Der Anbau für den kleinen Saal mit der darunter liegenden Küche grenzt direkt an den  Ehrenfeldgürtel. Im Kontrast zu den geschlossenen Außenwänden der Halle ist dieser Saal vollständig verglast. Die über beide Geschosse durchgehenden, die Geschoßteilung überdeckende Verglasung wird nur in horizontalen Profilen gehalten. Alle vertikalen Glasfugen sind rahmenlos  als silikonversiegelte Glasstöße ausgebildet. Diese ausschließlich horizontale Teilung unterstreicht den leichten, schwebenden Charakter dieses Neubaus im Gegensatz zum überwiegend geschlossenen, schweren Bau der alten Hallen.

Große bewegliche Lochblechsegel vor den Fassaden dienen als Sonnenschutz und erlauben gleichzeitig eine optische Abschirmung des Innenraums. Diese Lochblechsegel können senkrecht vor die Fassade geklappt  oder horizontal gestellt werden, so daß das Gebäude zwei sehr unterschiedliche Zustände der Offenheit annehmen kann. Bei aller Unterschiedlichkeit zum Erscheinungs-bild der alten Hallen ist ein innerer Zusammenhang durch das sehr technische Element der Lochblechsegel, die Stahlprofile der Fassade und die Integration einer alten Außenmauer hergestellt.

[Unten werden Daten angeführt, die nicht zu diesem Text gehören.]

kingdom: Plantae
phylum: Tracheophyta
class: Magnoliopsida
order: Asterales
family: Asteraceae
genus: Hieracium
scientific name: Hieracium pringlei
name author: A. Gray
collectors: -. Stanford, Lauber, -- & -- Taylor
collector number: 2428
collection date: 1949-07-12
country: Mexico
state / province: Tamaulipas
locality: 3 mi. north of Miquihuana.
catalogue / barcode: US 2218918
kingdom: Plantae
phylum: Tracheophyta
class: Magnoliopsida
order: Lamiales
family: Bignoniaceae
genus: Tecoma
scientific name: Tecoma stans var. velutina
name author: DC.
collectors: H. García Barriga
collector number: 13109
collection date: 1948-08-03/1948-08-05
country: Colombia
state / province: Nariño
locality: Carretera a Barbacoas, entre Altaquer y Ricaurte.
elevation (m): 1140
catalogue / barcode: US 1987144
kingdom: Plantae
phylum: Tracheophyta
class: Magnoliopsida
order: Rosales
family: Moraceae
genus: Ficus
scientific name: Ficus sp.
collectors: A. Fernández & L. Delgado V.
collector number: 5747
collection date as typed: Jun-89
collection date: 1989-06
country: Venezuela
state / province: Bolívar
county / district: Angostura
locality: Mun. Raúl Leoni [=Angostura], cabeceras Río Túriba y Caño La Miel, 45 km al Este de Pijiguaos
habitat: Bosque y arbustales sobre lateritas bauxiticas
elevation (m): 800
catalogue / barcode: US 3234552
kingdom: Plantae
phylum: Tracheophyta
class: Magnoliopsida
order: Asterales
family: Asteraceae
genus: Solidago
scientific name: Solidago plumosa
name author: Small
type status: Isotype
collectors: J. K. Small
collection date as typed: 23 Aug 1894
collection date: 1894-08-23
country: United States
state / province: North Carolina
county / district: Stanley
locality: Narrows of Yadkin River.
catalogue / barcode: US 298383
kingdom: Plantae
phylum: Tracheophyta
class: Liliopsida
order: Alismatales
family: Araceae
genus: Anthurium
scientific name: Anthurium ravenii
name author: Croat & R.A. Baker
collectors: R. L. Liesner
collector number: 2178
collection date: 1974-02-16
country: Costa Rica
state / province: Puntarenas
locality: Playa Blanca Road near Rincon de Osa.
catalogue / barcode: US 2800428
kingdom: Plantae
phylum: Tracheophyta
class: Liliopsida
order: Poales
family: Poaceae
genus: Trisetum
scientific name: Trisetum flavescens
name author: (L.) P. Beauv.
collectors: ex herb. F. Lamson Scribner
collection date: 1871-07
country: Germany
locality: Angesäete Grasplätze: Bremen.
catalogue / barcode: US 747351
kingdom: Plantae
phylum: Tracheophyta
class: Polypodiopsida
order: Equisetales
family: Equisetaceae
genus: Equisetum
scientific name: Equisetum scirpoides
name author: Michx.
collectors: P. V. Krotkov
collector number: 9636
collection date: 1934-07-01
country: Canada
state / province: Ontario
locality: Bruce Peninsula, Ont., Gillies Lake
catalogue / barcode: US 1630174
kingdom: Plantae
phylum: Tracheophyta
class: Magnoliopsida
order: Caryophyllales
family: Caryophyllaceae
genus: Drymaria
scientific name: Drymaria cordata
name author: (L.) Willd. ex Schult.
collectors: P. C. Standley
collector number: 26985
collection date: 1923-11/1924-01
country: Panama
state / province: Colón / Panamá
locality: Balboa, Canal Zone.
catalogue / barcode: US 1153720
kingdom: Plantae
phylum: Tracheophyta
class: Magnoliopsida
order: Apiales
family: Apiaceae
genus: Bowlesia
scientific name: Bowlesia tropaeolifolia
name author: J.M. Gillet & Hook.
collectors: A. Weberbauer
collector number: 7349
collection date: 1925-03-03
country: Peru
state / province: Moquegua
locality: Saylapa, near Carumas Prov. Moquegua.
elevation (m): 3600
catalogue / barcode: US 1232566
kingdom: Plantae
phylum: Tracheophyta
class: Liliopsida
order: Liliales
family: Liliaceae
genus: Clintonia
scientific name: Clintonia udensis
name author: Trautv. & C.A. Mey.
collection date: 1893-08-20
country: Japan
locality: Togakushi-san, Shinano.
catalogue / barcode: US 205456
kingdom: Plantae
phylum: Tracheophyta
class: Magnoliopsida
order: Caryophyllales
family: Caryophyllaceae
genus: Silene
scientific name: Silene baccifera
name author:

Dieser Glaskubus begrenzt gleichzeitig einen Eingangshof am Ehrenfeldgürtel, der gleichzeitig die Veranstaltungshallen und den zurückliegenden Laden erschließt. Er stellt das nach außen sichtbare Zeichen dar, daß die Kranfabrik in ein neues Gebäude, in ein kulturelles Zentrum für Ehrenfeld transformiert wurde. Der Erfolg der ersten Veranstaltungen gibt den Ideen der Bauherren recht, daß das eigenständige Ambiente einer technisch und kommunikationstechnisch ertüchtigten,  ansonsten bewahrten alten Industriearchitektur als Rahmen für Feste, Veranstaltungen, Fernsehsendungen und Musikshows gefragt  ist. Die  "ungeschminkte" Darstellung realer Materialien mit den Alterungsspuren ihrer  langen Geschichte , die bewußte Einfachheit und konstruktive Logik, der Verzicht auf Perfektion in jedem Detail scheint ein seltenes Erlebnis - und ein starkes Bedürfnis - in der heutigen Fest-, Show- und Medienwelt zu sein.